| Selected extract |
-*-*-

Example OD calculation:
A | B | C | D | E | F | G |
---|---|---|---|---|---|---|
40/total OD | 40/total * 50 | |||||
1 | mCherry | 0.418 | 4.18 | 209 | 0.19 | 9.57 |
2 | eg1 | 0.3 | 3 | 150 | 0.267 | 13.3 |
3 | eg2 | 0.6 | 6 | 300 | 0.133 | 6.67 |
- Add 20 or 40 OD to the prechilled tubes set aside for aliquotted cultures.
- (Original cultures can stay on ice or be stored in fridge.)
- Spin 3,220xg, 10min, 4oC
- Resuspend in 5ml WASH buffer w pipetboy/5ml stripette; Add 30ml more WASH buffer or so
- Spin 3,220xg, 10min, 4oC
- Resuspend in 2ml (for 20 OD) or 4ml (for 40 OD) Lysis Buffer.
- Lysis Buffer = T50N300 + pi + lysozyme. (No DTT for His tag purifs.)
- eg. for 5 purifications, Take 22 ml of T50N300+pi and add 44ul lysozyme.
- If using 40 OD, split cells into 2x falcons of 20OD/2ml each.
Lysis
Prep for next stage: pre-chill the microfuge to 4oC.
Lysis by Sonication
- Stand falcon in small plastic beaker full of ice.
- Sonicate: 50% amplitude, 10s on/off, 2min .
- NB. 2min means 2min of sonication. as we’re doing 10s on/off, this takes 4min.
- Solution should go from turbid to clear.
- If doing 40 OD, you will have two falcons.
- If you have many FPs, after 6 falcons you have enough sample to fill the microfuge for the next stage - it’s worth starting the DNase step (30min) then the spin (30min) before the other samples are sonicated.
DNase I treatment
Optional step: essential if using A280 assay but not essential for the ECmax assay. Note that DNase I = 31 kDa meaning similar in size to FPs in a way that would affect estimates in Gel1 (though not Gel2 as it shouldn’t bind the column), and is sensitive to vortexing.
- Prepare DNase I stock: 1000 U/ml DNase I in ddH2O
- To lysates in T50N300, add:
- DNase I to 50 U/ml final (20X dilution)
- CaCl2 to 5mM final (13mM ideal for DNase I, <5mM recommended with His resins)
- MgCl2 to 50mM final
- Mix thoroughly
- Reaction: 30min at 4oC
Fractionation
Prep for next stage: prep eppies and cool them for after the spin
[ Day 2 ]
- Spin out insoluble fraction.
- Split 2ml lysates into 4x 0.5ml prechilled eppies.
- Spin in prechilled microfuge - 30min 16Kg 4oC.
- Result: 4x 0.5ml of soluble lysate (if using 20 OD) or 8x 0.5ml soluble lysate (if using 40 OD)
- Transfer SOLUBLE fractions to new tubes - can mix so that you have fewer eppies.

Prep for next step: Change temp on microfuge to 21oC, and open lid to let it warm up. If incubations are done at RT to speed up kinetics, they should be spun at ~RT too. Proteins should be protected by the protease inhibitors.

-*-*-

| Data |

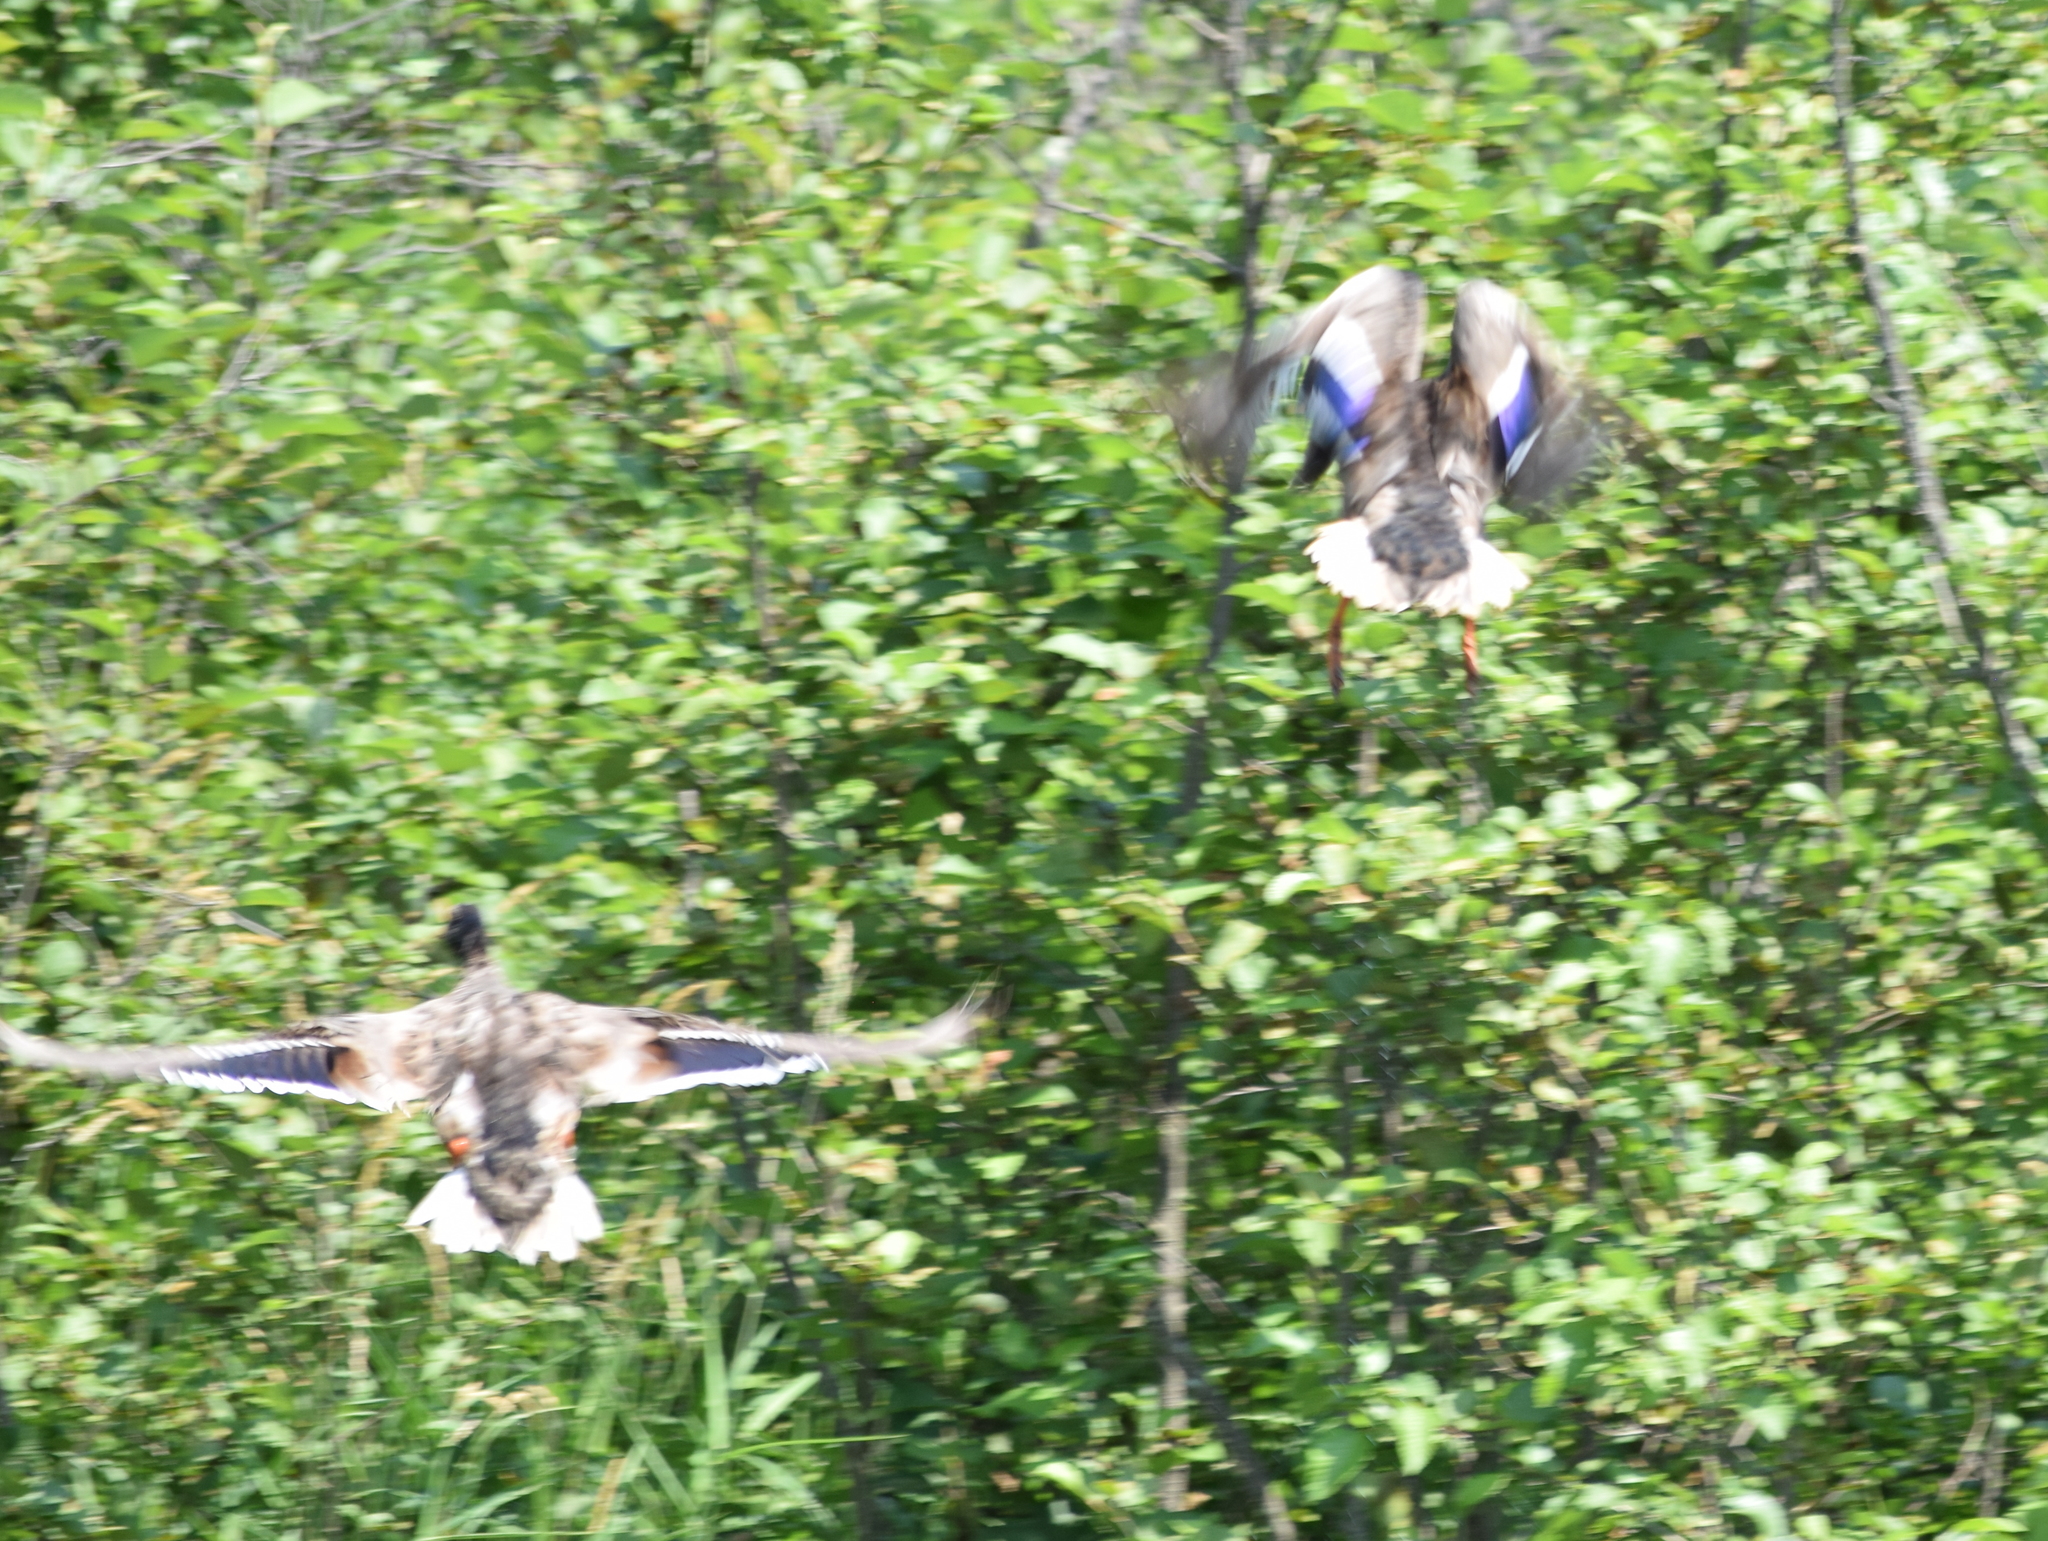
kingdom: Animalia
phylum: Chordata
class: Aves
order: Anseriformes
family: Anatidae
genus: Anas
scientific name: Anas platyrhynchos
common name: Mallard
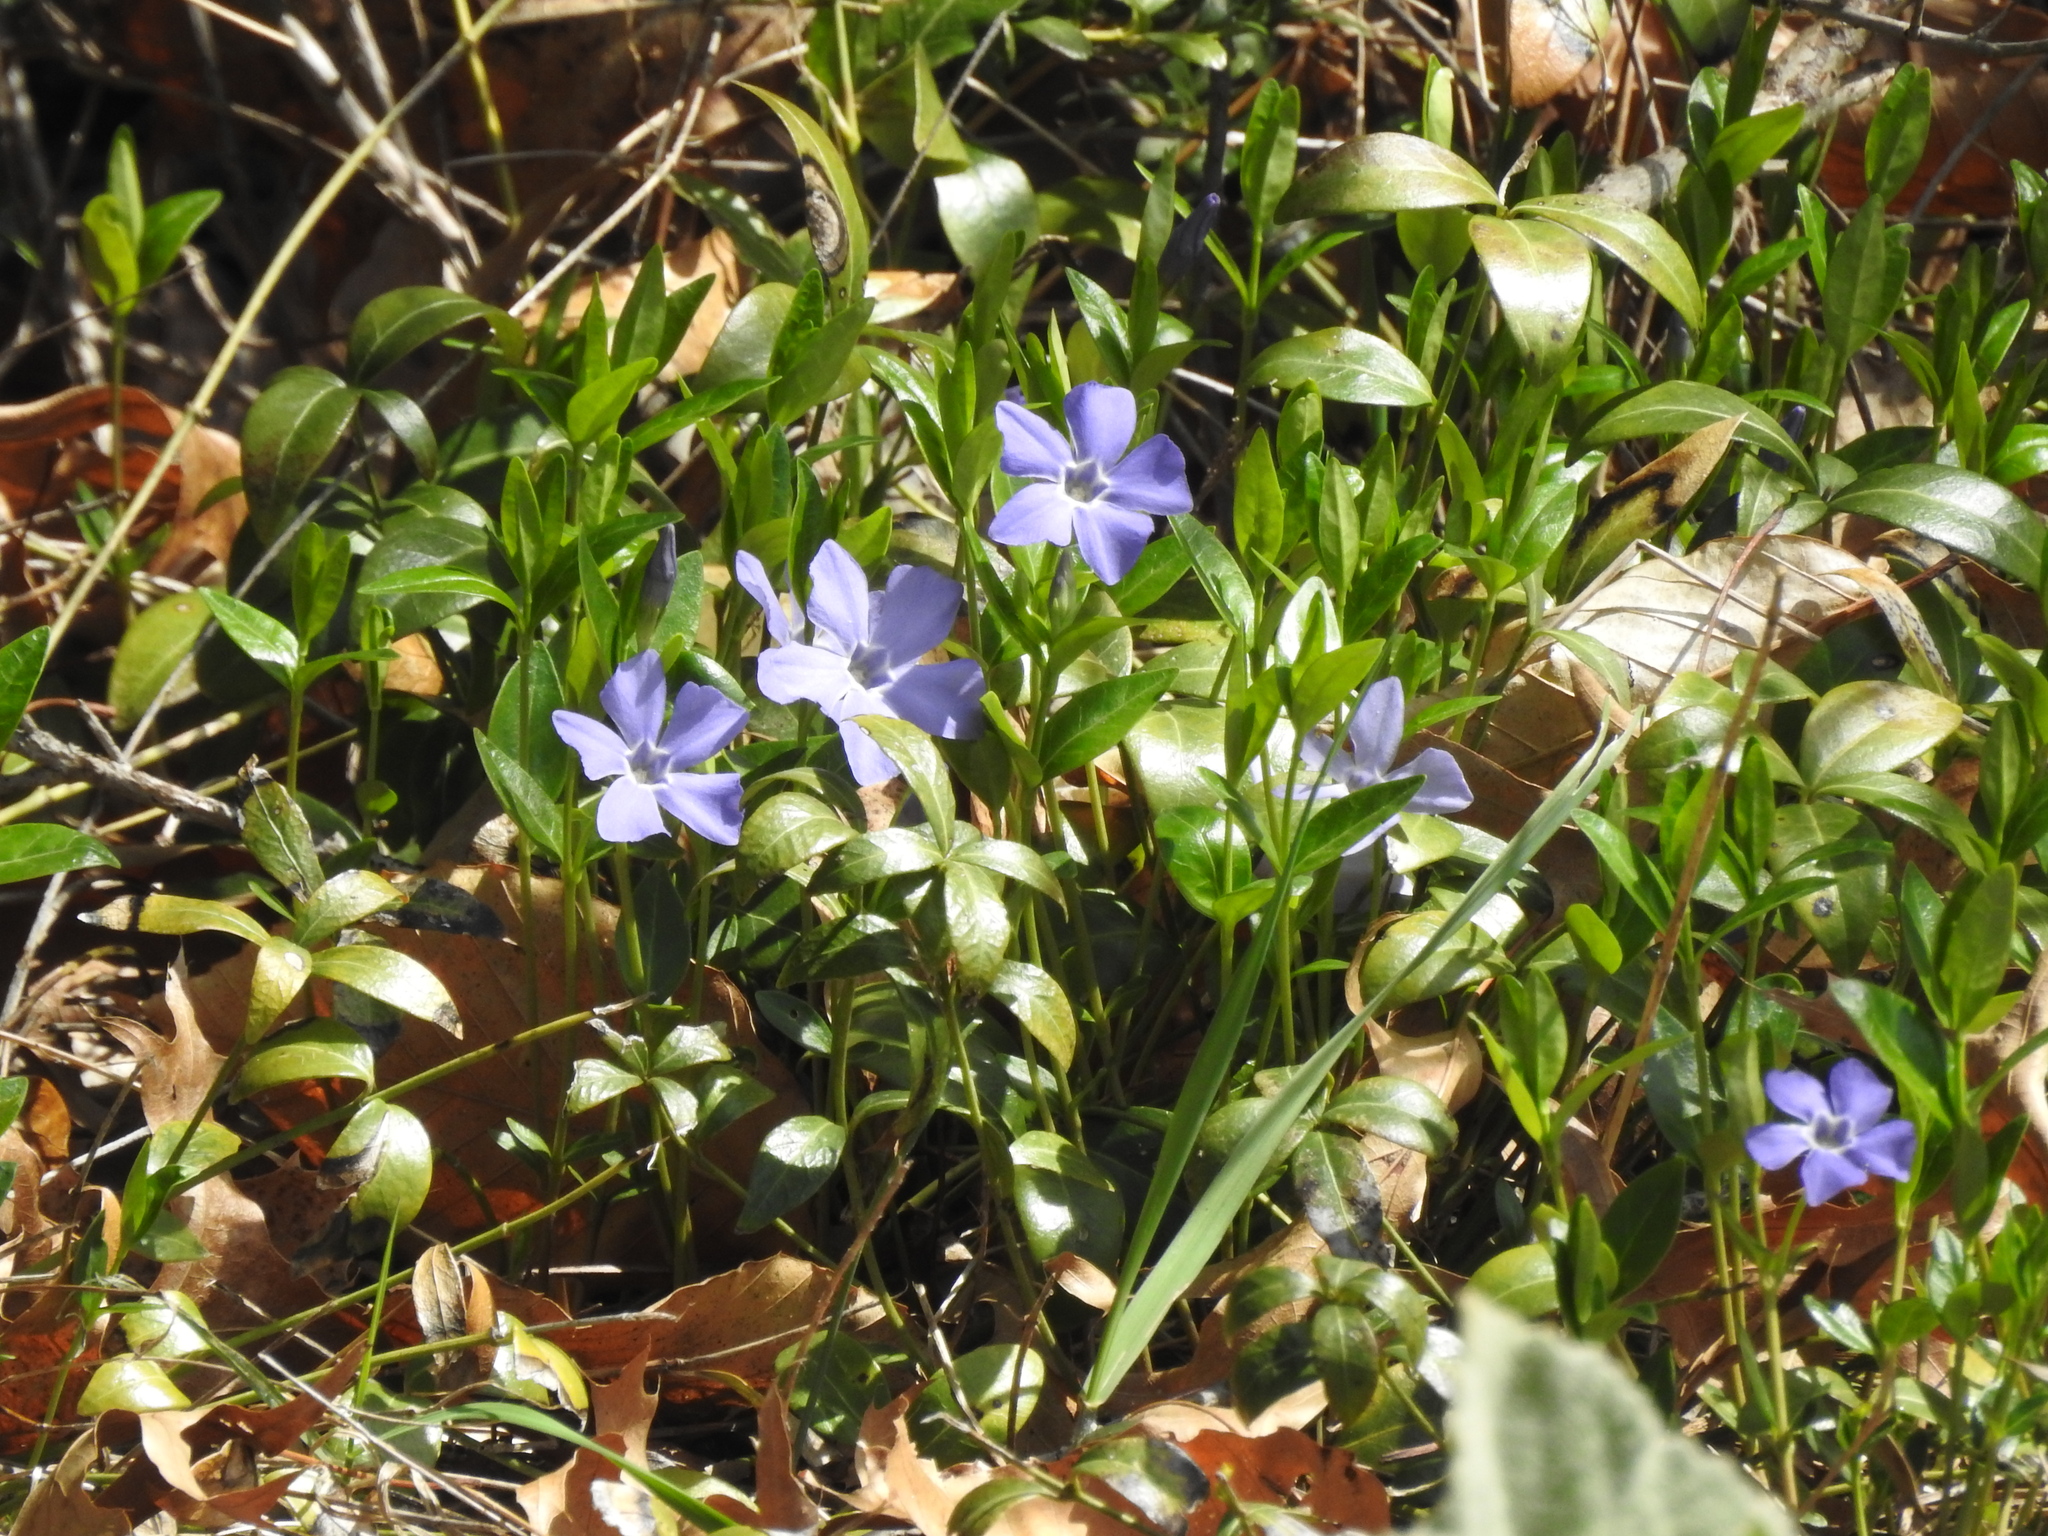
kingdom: Plantae
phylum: Tracheophyta
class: Magnoliopsida
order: Gentianales
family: Apocynaceae
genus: Vinca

-*-*-

| Required action 1 |
According to the lysis protocol, how long does the DNase I reaction run, and at what temperature?
| Required action 2 |
Print the stretch of the lysis protocol from "- If using 40" through "turbid to clear.".

| Exercise solution 1 |
The reaction runs for 30 minutes at 4°C.

| Exercise solution 2 |
- If using 40 OD, split cells into 2x falcons of 20OD/2ml each.
Lysis
Prep for next stage: pre-chill the microfuge to 4oC.
Lysis by Sonication
- Stand falcon in small plastic beaker full of ice.
- Sonicate: 50% amplitude, 10s on/off, 2min .
- NB. 2min means 2min of sonication. as we’re doing 10s on/off, this takes 4min.
- Solution should go from turbid to clear.